• **TAREAS POR REALIZAR**
(A) Enumera todos los lugares geográficos que se nombran en la nota sobre el allanamiento del Canal 29.
(B) Retoma la nota sobre el allanamiento del Canal 29 y continúala a partir de su última oración.

• **TEXTO DEL EJERCICIO**
El operativo policial tuvo el putrefacto aroma de las redadas de la década del 70, cuando la libertad de expresión no era más que una vana ilusión, un imperativo idealista sin fundamentos. Lo que ocurrió fue tan burdo, violento y desinteresado por los derechos más básicos, que despertó el interés y la preocupación del resto de los medios de comunicación regionales de la provincia de Buenos Aires, sobre los que ahora vuela una sola pregunta: “¿Quién será el siguiente?”.

El jueves 13 de mayo comenzó como un día más en el Canal 29 de Quilmes, un medio de comunicación comunitario de San Francisco Solano, que desde hace más de treinta años transmiten las 24 horas del día a través de una resolución del AFSCA y un permiso del Ente Nacional de Comunicación (ENACOM). Sin embargo, pocas horas después, todo cambió.

Sin mediar una carta documento o intimación alguna, la Policía Federal se presentó y golpeó la puerta con tanta fuerza que la arrancó de sus goznes. Ingresaron unos veinte efectivos junto a dos funcionarios del ENACOM y testigos que habían traído de la calle. Ante las preguntas desesperadas de Laura Basteri, propietaria del canal, los funcionarios leyeron la orden de allanamiento del juez federal de Quilmes, Luis Armella, quien les dio luz verde para secuestrar valiosos equipos que fueron comprados con el fruto del esfuerzo de muchos años de trabajo.

• **DATOS PROPORCIONADOS**
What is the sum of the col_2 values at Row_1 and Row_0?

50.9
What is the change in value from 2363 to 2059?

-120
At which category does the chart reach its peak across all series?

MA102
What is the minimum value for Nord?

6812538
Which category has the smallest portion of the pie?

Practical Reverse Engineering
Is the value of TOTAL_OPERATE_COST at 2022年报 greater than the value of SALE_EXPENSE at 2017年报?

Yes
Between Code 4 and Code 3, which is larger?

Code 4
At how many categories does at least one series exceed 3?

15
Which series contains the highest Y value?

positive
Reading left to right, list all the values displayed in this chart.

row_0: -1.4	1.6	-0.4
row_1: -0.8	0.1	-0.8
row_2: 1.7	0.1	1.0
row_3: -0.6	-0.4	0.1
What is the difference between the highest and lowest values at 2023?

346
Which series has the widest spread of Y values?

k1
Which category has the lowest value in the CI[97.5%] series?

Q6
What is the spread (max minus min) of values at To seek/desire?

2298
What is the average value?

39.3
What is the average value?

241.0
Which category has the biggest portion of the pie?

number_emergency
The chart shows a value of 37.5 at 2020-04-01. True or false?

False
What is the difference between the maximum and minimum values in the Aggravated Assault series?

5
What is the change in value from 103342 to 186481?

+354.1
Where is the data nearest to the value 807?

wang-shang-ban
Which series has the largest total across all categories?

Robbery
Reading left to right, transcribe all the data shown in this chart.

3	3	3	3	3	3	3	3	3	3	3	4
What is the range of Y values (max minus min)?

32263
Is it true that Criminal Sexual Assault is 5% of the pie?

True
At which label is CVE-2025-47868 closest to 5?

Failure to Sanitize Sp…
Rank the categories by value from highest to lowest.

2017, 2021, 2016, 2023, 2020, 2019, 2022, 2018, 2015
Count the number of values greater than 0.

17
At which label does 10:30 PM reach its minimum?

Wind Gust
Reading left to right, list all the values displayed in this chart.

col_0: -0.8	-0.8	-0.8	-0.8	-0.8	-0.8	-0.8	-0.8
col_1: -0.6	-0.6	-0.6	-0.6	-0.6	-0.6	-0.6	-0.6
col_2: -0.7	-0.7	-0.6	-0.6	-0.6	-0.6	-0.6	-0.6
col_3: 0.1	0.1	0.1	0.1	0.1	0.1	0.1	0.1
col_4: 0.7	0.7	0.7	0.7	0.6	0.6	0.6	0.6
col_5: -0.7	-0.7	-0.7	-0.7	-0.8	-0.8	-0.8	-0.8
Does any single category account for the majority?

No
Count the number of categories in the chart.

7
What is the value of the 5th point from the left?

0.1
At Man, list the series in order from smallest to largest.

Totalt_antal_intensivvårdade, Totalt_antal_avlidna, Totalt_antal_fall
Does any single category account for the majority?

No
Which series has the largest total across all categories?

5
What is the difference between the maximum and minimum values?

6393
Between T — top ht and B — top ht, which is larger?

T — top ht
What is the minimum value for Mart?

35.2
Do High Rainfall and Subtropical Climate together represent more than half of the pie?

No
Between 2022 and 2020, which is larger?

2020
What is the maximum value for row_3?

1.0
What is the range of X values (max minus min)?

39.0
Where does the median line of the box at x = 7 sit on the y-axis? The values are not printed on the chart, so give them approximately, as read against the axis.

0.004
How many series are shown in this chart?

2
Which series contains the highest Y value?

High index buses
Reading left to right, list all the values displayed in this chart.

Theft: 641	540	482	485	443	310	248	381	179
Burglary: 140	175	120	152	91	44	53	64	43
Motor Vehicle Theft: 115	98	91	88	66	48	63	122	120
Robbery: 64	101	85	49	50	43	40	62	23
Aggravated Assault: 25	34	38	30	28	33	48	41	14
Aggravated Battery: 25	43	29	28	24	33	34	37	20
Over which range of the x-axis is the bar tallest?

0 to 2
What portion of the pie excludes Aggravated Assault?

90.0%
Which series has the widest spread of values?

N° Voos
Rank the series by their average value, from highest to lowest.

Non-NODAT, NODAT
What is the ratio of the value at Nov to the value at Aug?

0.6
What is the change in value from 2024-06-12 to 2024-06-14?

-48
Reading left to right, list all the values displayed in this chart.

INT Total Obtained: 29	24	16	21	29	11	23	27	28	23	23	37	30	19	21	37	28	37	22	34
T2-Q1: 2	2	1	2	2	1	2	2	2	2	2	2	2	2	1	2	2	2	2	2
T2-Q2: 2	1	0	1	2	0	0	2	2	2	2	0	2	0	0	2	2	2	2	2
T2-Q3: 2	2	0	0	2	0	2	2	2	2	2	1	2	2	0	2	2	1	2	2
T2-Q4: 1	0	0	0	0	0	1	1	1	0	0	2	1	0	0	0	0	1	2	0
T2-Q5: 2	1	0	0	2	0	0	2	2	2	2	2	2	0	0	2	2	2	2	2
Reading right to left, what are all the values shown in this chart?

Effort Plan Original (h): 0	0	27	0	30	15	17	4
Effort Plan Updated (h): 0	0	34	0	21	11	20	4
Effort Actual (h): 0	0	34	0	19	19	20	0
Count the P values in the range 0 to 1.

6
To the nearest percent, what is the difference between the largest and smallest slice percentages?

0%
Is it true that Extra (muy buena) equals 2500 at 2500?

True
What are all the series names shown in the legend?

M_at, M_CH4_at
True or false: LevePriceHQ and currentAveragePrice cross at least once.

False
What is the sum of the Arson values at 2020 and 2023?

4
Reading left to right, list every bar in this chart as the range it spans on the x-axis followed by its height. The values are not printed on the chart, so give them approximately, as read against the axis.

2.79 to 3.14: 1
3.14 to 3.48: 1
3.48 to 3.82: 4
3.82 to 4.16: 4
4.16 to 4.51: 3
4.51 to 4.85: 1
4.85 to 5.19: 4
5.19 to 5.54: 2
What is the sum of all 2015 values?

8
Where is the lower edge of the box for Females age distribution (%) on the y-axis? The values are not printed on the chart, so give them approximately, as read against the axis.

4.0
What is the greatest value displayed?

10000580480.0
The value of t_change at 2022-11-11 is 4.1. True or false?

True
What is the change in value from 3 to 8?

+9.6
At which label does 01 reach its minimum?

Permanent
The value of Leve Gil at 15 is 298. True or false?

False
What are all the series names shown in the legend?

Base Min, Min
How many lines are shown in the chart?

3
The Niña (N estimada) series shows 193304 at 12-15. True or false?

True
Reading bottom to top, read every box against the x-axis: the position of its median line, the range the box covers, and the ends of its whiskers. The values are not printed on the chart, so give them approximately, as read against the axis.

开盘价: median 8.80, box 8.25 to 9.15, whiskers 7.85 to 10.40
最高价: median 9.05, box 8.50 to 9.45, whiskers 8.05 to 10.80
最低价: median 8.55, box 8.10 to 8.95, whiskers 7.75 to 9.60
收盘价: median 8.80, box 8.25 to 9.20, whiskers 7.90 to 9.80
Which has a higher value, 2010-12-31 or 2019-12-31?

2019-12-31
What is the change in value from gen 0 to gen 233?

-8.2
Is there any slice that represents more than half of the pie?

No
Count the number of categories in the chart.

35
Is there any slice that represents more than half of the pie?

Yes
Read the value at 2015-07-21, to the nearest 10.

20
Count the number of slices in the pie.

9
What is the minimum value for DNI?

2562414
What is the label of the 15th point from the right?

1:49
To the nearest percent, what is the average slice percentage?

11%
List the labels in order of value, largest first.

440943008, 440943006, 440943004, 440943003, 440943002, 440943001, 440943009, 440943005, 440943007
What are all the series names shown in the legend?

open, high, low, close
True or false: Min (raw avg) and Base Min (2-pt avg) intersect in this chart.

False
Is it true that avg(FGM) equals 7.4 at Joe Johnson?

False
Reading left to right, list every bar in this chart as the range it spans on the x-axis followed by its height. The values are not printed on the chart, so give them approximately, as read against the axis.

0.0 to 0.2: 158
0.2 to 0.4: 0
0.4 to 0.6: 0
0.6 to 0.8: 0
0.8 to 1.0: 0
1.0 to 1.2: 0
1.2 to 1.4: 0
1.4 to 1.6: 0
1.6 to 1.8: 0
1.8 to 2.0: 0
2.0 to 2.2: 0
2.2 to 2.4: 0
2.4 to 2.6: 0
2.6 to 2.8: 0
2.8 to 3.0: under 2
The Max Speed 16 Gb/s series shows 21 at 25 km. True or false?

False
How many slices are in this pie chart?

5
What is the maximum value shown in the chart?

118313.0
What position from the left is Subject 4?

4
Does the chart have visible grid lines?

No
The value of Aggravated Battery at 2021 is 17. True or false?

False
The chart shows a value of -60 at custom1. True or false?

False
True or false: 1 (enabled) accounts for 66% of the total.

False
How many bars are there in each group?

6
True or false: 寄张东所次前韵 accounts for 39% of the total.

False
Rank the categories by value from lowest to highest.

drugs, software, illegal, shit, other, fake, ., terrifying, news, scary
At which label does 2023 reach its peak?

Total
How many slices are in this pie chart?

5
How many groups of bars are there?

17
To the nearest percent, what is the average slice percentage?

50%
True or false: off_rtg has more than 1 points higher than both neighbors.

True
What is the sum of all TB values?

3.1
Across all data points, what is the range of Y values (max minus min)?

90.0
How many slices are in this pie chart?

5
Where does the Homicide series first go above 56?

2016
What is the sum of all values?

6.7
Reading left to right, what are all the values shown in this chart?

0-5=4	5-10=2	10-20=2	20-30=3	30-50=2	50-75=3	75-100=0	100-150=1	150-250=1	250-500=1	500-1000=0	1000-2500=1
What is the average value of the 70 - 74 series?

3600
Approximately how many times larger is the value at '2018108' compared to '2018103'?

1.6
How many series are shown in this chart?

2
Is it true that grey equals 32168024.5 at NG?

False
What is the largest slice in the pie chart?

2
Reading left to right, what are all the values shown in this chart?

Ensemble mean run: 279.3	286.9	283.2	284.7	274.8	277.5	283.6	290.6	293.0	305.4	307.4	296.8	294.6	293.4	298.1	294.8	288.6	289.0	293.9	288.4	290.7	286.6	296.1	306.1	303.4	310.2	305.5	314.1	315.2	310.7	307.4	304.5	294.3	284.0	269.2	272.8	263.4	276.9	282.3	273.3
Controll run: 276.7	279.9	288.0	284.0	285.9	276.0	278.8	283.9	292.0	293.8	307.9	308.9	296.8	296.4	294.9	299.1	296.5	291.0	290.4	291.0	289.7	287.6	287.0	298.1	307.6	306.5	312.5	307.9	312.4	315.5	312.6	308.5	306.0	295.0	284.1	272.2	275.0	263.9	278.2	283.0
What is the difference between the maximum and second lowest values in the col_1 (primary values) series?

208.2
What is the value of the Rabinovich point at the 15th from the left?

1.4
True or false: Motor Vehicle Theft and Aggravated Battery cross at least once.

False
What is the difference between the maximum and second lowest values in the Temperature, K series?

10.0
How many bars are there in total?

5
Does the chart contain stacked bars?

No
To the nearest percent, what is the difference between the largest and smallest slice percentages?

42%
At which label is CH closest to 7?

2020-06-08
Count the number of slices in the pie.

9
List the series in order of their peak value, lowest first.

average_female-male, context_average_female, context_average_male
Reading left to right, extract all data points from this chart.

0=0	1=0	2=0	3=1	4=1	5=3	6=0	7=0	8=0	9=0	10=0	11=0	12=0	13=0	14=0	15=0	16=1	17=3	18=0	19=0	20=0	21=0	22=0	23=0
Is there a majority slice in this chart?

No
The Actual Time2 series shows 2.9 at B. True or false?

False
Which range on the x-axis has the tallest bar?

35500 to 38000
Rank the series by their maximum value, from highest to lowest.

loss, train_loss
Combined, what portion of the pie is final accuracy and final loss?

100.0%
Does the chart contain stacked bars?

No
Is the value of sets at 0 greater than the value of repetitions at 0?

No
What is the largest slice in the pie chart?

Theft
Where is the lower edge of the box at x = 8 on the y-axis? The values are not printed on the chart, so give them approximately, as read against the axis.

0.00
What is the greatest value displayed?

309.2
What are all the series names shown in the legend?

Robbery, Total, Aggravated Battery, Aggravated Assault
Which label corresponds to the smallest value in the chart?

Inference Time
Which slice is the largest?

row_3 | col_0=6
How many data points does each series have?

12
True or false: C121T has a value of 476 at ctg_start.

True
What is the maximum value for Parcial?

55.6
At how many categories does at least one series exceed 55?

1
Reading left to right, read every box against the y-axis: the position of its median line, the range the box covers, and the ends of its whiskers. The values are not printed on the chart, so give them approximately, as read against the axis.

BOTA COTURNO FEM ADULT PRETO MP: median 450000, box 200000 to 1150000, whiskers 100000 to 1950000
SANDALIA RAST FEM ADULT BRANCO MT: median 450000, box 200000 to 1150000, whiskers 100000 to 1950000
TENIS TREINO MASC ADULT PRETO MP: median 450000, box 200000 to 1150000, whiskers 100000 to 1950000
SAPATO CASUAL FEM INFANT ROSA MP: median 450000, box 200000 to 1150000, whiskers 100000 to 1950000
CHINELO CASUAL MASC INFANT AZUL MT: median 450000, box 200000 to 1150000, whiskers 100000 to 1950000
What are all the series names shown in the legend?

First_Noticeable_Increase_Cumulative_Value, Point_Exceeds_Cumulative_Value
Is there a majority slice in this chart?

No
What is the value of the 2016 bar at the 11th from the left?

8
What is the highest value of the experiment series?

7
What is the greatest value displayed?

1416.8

• **RESPUESTAS NUMERADAS**
(A) La provincia de Buenos Aires, Quilmes y San Francisco Solano.

(B)
El primer golpe a la economía del Canal 29 lo había dado Mayra Mendoza, intendente de Quilmes, meses atrás. Luego de muchos años contando con la colaboración del municipio, la nueva gestión municipal decidió dar de baja la pauta publicitaria, desfinanciando así a un medio de comunicación tradicional de Quilmes que cometió el grave error de no mostrarse oficialista, sino buscar representar a todas las voces a través de sus programas.

Lo que siguió después fue el mejor ejemplo de la improvisación y la falta de voluntad de la Justicia y los funcionarios públicos. En el ENACOM le confirmaron a Basteri que la denuncia habría venido de parte de Telecentro. Sin embargo, desde la señal aseguraron que no fue así, y las miradas apuntaron a Antina, un canal de televisión digital.

“Nadie se contactó previamente con nosotros. Nadie nos envió ninguna carta documento. No interferimos en ninguna señal, ni de Antina ni de Telecentro, porque ni siquiera estamos en la misma banda. Simplemente vino la policía y se llevó valiosos equipos, y nadie sabe por qué”, explicó Basteri.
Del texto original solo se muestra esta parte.